Wie ticken die unterschiedlichen Zentralbanken? Wie wichtig ist einer Zentralbank der Kaufkrafterhalt der Währung? Wie stark gewichtet sie andere Faktoren? Dies lässt sich derzeit gut beobachten, denn die Zentralbanken haben bei ihren Zinsentscheiden aktuell einen gewissen Handlungsspielraum. Im Vergleich zu den Höchstwerten ist die Inflation deutlich gefallen. Damit besteht kein Zwang mehr, die Zinsen auf dem gleich hohen Niveau zu halten. Eine Zinssenkung wäre möglich. Da keine Rezession absehbar ist, besteht aber gleichzeitig kein unmittelbarer Druck, diese Zinssenkung auch vorzunehmen.
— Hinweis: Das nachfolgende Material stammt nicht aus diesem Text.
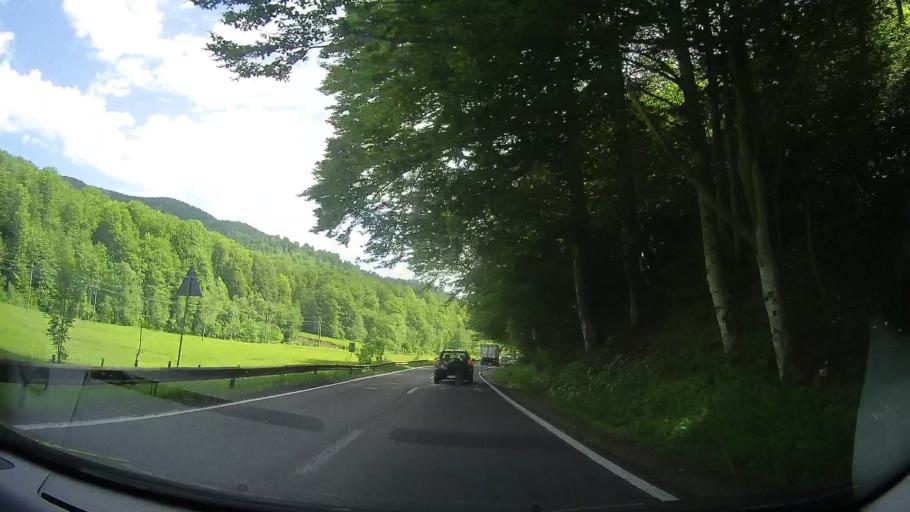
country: RO
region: Prahova
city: Maneciu
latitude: 45.3978
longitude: 25.9327
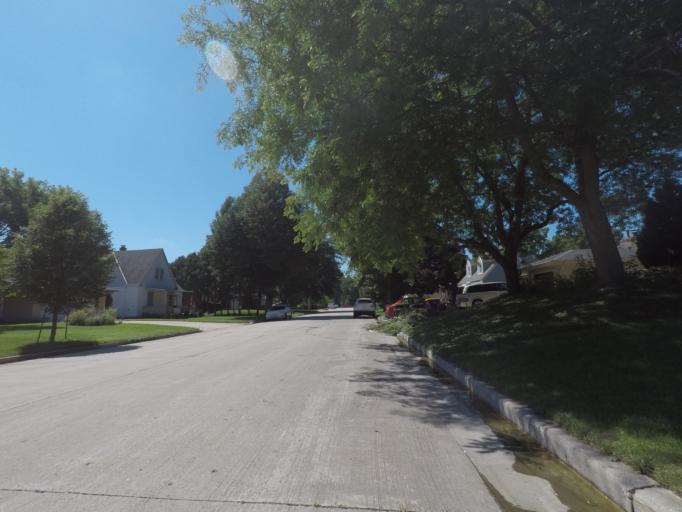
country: US
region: Wisconsin
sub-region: Waukesha County
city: Elm Grove
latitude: 43.0178
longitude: -88.0636
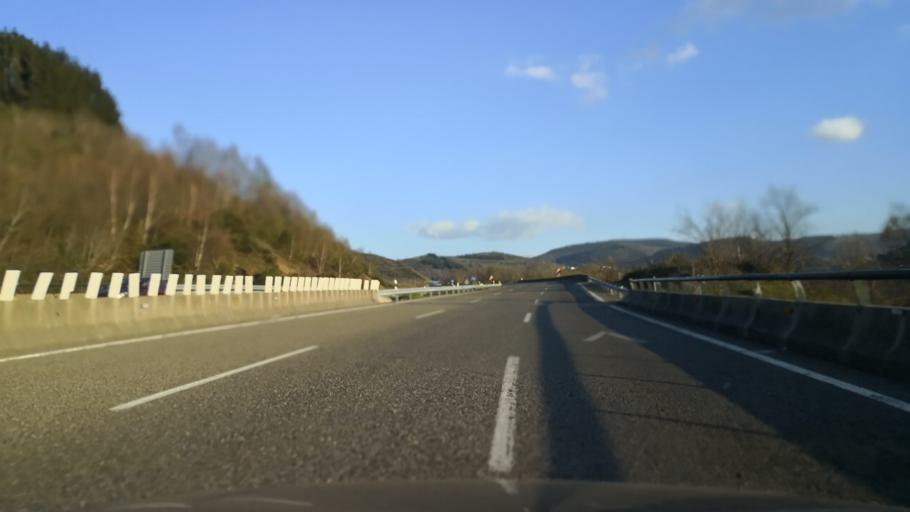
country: ES
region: Galicia
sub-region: Provincia de Lugo
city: San Roman
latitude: 42.7526
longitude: -7.0665
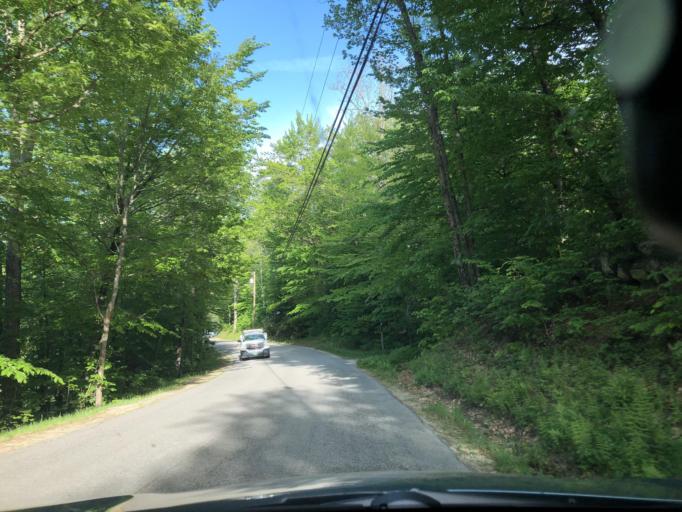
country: US
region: New Hampshire
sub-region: Merrimack County
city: New London
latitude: 43.4226
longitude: -71.9600
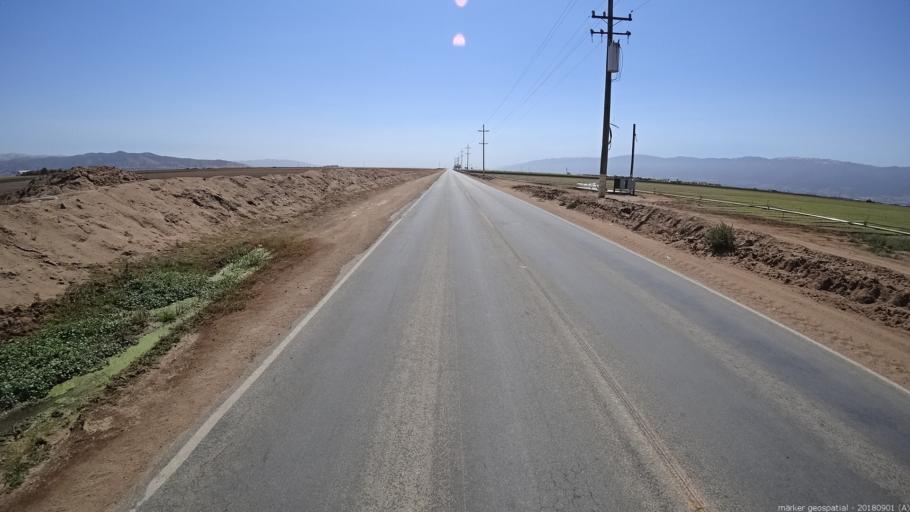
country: US
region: California
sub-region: Monterey County
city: Chualar
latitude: 36.5955
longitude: -121.5064
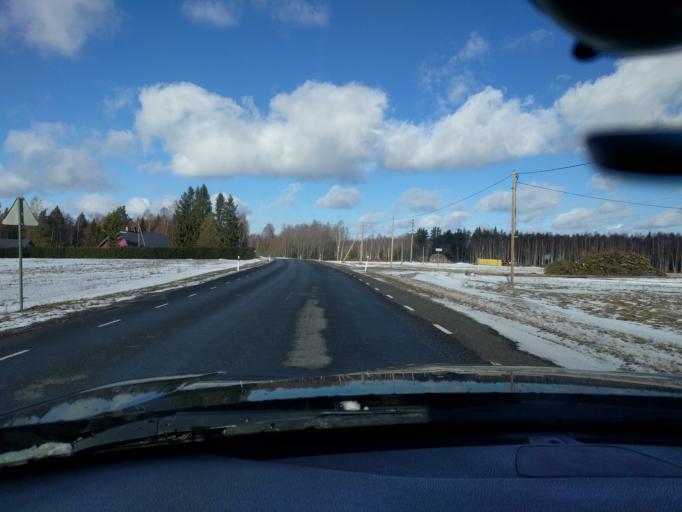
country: EE
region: Harju
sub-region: Anija vald
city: Kehra
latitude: 59.2336
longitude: 25.3855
Die Entscheidungsträger stehen damit vor einer Entscheidung: Sie können den Spielraum der tieferen Inflation nutzen, um die Zinsen so bald wie möglich zu senken und die Konjunktur nicht unnötig zu drosseln. Oder sie können den Zinsschritt möglichst hinauszögern, um die Politik im Zweifelsfall restriktiv zu gestalten und damit die unerwünschten Nebenwirkungen von zu billigem Geld zu vermeiden.
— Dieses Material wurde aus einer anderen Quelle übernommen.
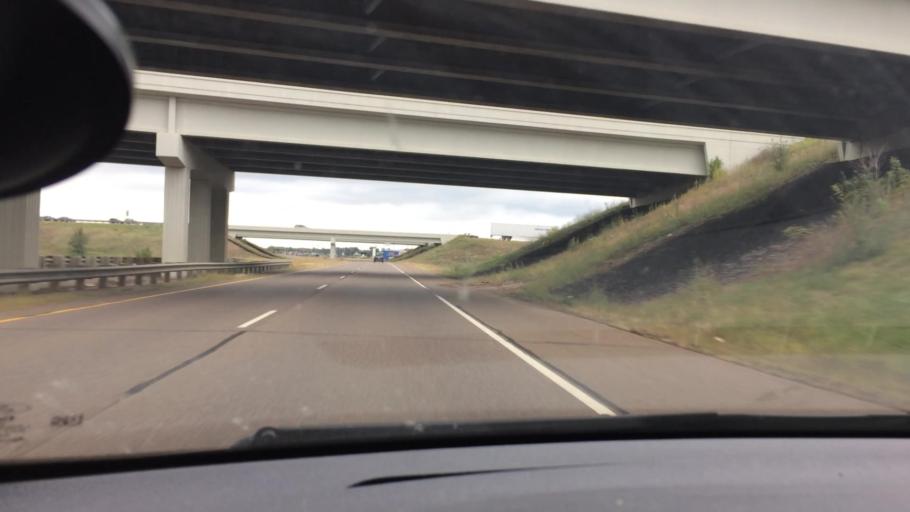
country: US
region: Wisconsin
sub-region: Chippewa County
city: Lake Hallie
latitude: 44.8917
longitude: -91.4189
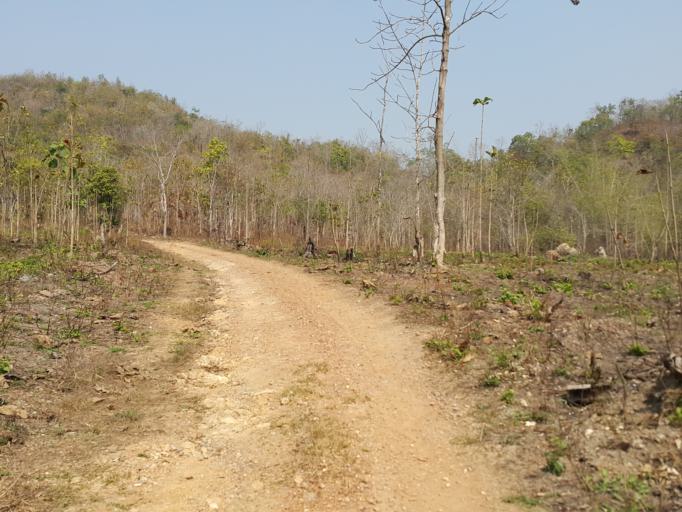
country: TH
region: Sukhothai
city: Thung Saliam
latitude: 17.3192
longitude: 99.5013
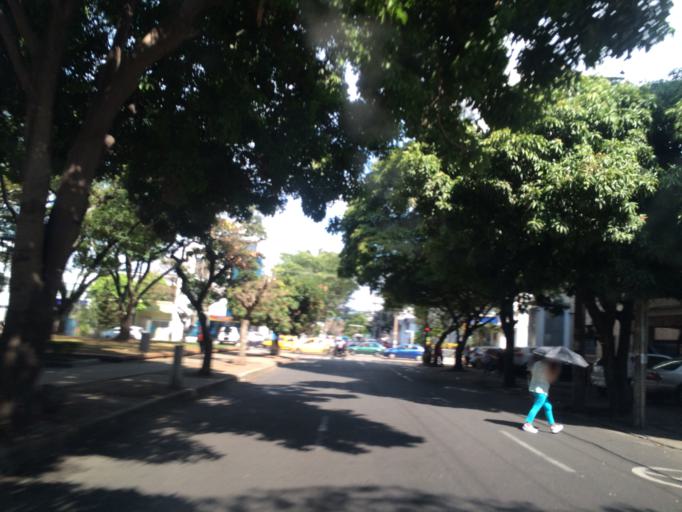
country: CO
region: Valle del Cauca
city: Cali
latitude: 3.4641
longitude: -76.5270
Adriel Jost ist Ex-SNB-Mitarbeiter, Fellow am Institut für Schweizer Wirtschaftspolitik (IWP) in Luzern und Präsident des Thinktanks Liberethica.
Ordnet man die Zentralbanken gemäss diesem Kriterium ein, zeigt sich ein überraschendes Ergebnis. Ausgerechnet die als konservativ geltende SNB hat im März die erste Möglichkeit genutzt, um die Zinsen zu senken. Vorsichtiger agieren hingegen die Zentralbanken der Eurozone und der USA, wo erste Zinssenkungen frühestens im Frühsommer möglich, aber noch keineswegs in Stein gemeisselt sind.
Natürlich lassen sich die Zentralbanken hinsichtlich ihrer Geldpolitik nicht direkt vergleichen, da sich die Ausgangslage in den Währungsräumen unterscheidet. Allerdings deuten die Äusserungen der Verantwortlichen tatsächlich auf eine veränderte geldpolitische Kultur hin. Insbesondere in den USA sitzt der Schock der im Nachgang zur Corona-Krise stark angestiegenen Inflationsraten noch tief. Die Bevölkerung hat die schmerzhaften Konsequenzen von hohen Inflationsraten sehr direkt gespürt, und die Entscheidungsträger wollen sich nicht noch einmal vorwerfen lassen, die Inflation auf die leichte Schulter zu nehmen. Sie nehmen Zinssenkungen darum nicht vorschnell vor.
Anders die Ausgangslage in der Schweiz: Seit 2009 versucht die Schweizerische Nationalbank (SNB), die Glaubwürdigkeit des Frankens so weit wie möglich zu mindern, damit dieser gegenüber den schwächelnden Hauptwährungen nicht zu stark aufwertet. Die SNB ist dementsprechend bezüglich Zinsniveau und Bilanzausbau schon lange expansiver unterwegs als die Zentralbanken der Eurozone und der USA. In diesem Sinn war es nur konsequent, dass die SNB die erste Möglichkeit genutzt hat, ihre Zinsen im März wieder zu senken – und dabei die Nebenwirkungen in Kauf nahm, dass die tieferen Zinsen die Inlandsnachfrage erhöhen und damit den Fachkräftemangel und die Ungleichgewichte an den Immobilienmärkten verschärfen. Angesichts der geldpolitischen Ausrichtung überrascht es auch nicht, dass der Franken aktuell eher unter- als überbewertet ist.
Die SNB prescht vor, andere Zentralbanken zögern. Verkehrte Welt? Nein: Der wahre Unterschied zwischen der Schweiz und dem Ausland liegt, entgegen landläufigen Annahmen, schon länger nicht in der Geldpolitik. Die SNB macht weiterhin alles, um nicht als geldpolitische Streberin aufzufallen. Der Unterschied liegt in der Fiskalpolitik. Diese war der Hauptgrund für die stark gestiegenen Inflationsraten im Ausland. Und diese fällt in der Schweiz, auch dank der Schuldenbremse, deutlich konservativer aus. Allerdings scheint auch hier ein latenter Druck zu bestehen, sich den ausländischen Vorbildern anzupassen.